President Hassan Rouhani announced that the missiles have been named after former Islamic Revolutionary Guard Corps Gen. Qassem Soleimani and Abu Mahdi al-Muhandis, the former head of Iran’s primary proxy militia in Iraq, Kata’ib Hezbollah. Both men were killed in a January U.S. drone strike as they departed Baghdad International Airport. So what’s the significance of the Abu Mahdi and Qassem missiles?
While Iran already has a portfolio of ballistic missiles capable of reaching Israel, these new systems are likely to possess more sophisticated targeting capabilities. Iran asserts, for example, that the missiles are equipped with anti-jamming software and low-visibility flight profiles. Whether that is true or not, these missiles do prove the regime’s continuing priority development of nuclear strike platforms. I emphasize that nuclear facet. Due to its cost and complexity, and the escalation-response its use would entail, Iran’s ballistic missile program is specifically focused on nuclear weapons. Iran’s interest here goes beyond the defensive. While Khamenei and the hard-liner faction believe their attainment of a credible nuclear deterrent platform would ensure the regime’s long-term survival, they also view nuclear weapons as a priceless means of advancing the Islamic revolution.
It’s a rational assumption.
Were Iran able to match its support for terrorist groups like Lebanese Hezbollah to a nuclear umbrella, it would have confidence to employ those groups in more aggressive activities and toward more ambitious effects. Deliberately cultivating the perception of being only semi-rational, Iran would hope that it could deter countervailing forces from retaliation with the fear that it might just be willing to use nuclear weapons.

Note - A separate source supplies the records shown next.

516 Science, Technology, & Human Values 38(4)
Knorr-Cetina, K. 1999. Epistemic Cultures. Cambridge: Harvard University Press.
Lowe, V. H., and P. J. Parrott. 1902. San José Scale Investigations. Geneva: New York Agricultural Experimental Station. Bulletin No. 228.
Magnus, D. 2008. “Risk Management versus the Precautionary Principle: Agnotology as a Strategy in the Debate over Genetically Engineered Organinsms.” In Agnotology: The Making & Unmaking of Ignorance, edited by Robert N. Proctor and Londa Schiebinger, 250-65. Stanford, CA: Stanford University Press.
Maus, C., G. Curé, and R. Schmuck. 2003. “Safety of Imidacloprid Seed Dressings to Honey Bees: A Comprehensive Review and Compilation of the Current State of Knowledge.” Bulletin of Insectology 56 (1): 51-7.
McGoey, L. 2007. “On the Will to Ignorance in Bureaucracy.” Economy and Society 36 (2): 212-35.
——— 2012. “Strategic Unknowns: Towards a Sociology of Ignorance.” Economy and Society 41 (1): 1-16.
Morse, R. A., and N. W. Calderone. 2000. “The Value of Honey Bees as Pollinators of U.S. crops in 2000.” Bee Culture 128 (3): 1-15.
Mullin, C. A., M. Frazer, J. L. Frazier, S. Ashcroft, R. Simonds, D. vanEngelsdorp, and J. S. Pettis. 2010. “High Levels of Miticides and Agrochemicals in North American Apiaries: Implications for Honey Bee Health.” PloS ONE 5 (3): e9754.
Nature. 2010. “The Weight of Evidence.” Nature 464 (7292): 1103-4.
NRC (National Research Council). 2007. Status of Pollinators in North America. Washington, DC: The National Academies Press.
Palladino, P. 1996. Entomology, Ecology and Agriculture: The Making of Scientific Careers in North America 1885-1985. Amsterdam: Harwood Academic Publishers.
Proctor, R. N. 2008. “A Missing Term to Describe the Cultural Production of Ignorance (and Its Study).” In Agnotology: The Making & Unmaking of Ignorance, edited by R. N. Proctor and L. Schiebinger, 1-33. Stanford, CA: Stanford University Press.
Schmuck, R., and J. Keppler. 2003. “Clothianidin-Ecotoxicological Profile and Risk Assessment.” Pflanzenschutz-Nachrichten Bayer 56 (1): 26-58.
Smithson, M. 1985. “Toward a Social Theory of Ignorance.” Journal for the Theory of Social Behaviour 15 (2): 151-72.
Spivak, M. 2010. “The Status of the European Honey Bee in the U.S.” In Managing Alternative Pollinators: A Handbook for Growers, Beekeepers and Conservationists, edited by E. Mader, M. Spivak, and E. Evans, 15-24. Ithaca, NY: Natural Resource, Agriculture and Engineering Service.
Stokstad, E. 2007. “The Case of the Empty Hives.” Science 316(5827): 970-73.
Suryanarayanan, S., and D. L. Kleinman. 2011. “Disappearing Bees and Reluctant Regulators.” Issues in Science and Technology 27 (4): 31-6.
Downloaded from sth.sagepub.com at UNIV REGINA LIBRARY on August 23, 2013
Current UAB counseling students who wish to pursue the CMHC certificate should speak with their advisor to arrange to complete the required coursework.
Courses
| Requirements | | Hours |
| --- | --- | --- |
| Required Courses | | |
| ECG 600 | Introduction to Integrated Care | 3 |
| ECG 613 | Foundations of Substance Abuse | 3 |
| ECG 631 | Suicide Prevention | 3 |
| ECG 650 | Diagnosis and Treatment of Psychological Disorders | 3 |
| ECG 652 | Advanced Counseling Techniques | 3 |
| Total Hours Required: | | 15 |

To preserve even a modicum of Middle Eastern stability under this scenario, Washington would have to resolutely reject this nuclear blackmail. The alternative would be to encourage Iranian escalation both regionally and globally. Considering Iran’s willingness to pursue plans such as its 2011 Washington, D.C., bombing plot, tolerating Iranian blackmail would be exceptionally fraught with risk.
Fortunately, the Islamic Republic of Iran is unlikely ever to complete an actual nuclear ballistic strike platform. Were Iran to actively develop nuclear weapons, Israel would take military action to obstruct that pursuit. The legacy of the Holocaust, after all, informs Israel to the necessity of preventing a virulently anti-Semitic and Islamist totalitarian regime from being able to fire nuclear weapons at it.